На кухне что-то шипит и булькает. Вернулась хозяйка с ведрами, а с ней восьмилетняя дочка Аннушка — тоненькая, быстрая, вся запыхалась и трется о юбку матери. Совсем как жеребенок… Хозяйка красивая, строгая, улыбается редко и говорит со мной, всегда отвернувшись в сторону.

— Скоро обедать?

Феня пробует вилкой:

— Картошки еще твердые, погодить надо.

— Ну, ладно.

Иду в сад. К задней стороне дома плотник за рубль пришил по бокам несколько досок, с четвертой стороны бесплатно торчит соседний плетень. В этом курятнике садовник из соседнего именья насажал цинний, астр и душистого горошку вдоль плетня. Посредине, как я его ни умолял, сделал клумбу, обсадил ее гирляндой из голых ивовых прутиков и утвердил на вершине этого торта горшок с геранью. По бокам, у дверей, посадил несколько бобов, и мой Эдем был закончен. Скамейку заменил березовый обрубок, а стол — найденная на школьном чердаке старая дверь, которую я с великим трудом утвердил на четырех кольях.

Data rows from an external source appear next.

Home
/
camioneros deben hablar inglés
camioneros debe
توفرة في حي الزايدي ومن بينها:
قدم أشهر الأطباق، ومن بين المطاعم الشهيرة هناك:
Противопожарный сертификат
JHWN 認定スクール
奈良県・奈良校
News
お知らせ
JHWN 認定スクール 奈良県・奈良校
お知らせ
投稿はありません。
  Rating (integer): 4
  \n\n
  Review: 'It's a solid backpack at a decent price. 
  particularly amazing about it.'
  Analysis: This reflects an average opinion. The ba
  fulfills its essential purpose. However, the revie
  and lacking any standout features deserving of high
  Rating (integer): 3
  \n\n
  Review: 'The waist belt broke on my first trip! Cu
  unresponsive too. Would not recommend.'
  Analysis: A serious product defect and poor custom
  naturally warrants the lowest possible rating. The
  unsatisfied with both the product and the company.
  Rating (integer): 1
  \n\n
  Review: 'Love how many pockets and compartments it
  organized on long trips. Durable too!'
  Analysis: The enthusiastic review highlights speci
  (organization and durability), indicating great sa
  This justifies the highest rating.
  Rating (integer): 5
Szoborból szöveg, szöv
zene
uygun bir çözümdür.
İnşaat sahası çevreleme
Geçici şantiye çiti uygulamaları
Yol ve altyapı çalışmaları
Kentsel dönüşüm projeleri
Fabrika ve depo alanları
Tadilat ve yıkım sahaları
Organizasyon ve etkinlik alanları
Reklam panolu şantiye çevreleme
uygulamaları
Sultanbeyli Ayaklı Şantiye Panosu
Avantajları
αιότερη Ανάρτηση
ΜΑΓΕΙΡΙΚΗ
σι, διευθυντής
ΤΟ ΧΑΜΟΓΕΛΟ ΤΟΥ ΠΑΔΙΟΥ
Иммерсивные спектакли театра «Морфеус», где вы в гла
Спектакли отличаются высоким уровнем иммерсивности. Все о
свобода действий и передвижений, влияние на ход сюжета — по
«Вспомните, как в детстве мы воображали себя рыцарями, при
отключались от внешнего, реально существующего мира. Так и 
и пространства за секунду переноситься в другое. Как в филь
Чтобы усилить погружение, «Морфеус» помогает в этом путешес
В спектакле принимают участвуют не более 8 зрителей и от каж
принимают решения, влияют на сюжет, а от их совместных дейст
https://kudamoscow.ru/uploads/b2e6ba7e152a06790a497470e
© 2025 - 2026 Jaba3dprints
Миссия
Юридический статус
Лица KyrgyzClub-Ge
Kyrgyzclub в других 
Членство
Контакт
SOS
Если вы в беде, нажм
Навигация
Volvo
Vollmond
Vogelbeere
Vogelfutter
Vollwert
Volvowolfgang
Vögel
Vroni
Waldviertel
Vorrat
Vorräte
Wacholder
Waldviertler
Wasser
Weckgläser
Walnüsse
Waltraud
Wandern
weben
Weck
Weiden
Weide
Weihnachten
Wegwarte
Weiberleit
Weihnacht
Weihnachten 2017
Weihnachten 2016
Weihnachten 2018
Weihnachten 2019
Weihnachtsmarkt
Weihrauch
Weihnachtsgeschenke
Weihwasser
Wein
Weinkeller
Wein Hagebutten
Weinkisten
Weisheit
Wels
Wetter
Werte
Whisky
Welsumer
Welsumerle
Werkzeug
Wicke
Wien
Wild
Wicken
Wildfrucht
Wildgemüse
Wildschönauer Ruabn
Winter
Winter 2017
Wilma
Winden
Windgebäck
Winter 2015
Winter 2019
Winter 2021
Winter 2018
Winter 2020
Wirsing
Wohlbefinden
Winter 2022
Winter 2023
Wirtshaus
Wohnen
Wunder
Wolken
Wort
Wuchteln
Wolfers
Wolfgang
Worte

По ту сторону забора все это предприятие казалось талантливым шаржем на дачную жизнь, но я был доволен необыкновенно. И не один я. У забора перебывало все село, и я не заметил ни одной скептической улыбки. Одобряли: одному вспомнилась городская портерная с садом, и он подмигнул мне, показывая на стол: «Пивка бы сюда, барин?» Другие сочувственно смотрели, как я сидел на обрубке, и видно было, что это их успокаивает, что человек в пиджаке так и должен сидеть на обрубке, за перегородкой, перед идиотской клумбой с геранью, что этим он, так сказать, исполняет свои функции и украшает собою село. Я даже слышал, как, проходя мимо, бабы со вкусом говорили другим бабам (вероятно, из другой деревни): «А вон там наш дачник сидит!» И чужие бабы подходили к забору и смотрели на меня.

Теперь привыкли. Я вот стою уже минут десять в дверях, и только два крошечных белобрысых мальчугана из коровинской избы присели на корточки у забора, смотрят на меня и шушукаются. Медленно обхожу клумбу. Во всем теле ленивый хмель безделья и беспечности. Останавливаюсь над грядкой у плетня и смотрю: ростки горошка уже кое-где приподняли землю: сморщенные, бледно-зеленые — что в них? Но глаза никогда не видали, как показываются цветы из земли. В цветочных магазинах они продаются в готовом виде, а здесь я сажал их вместе с садовником, я их поливаю, гоняю от них кур и цыплят, когда те пролезают сквозь самые узкие щели внизу забора и бросаются, как угорелые, прямо на грядки… Сентиментальность? Скорее, я думаю, любовь; большие ее запасы остаются в городе нераскупоренными, а тут за день столько простого и ясного увидишь, — того, к чему там все пути уже закрыты, — что невольно раскупориваешься и выходишь из берегов.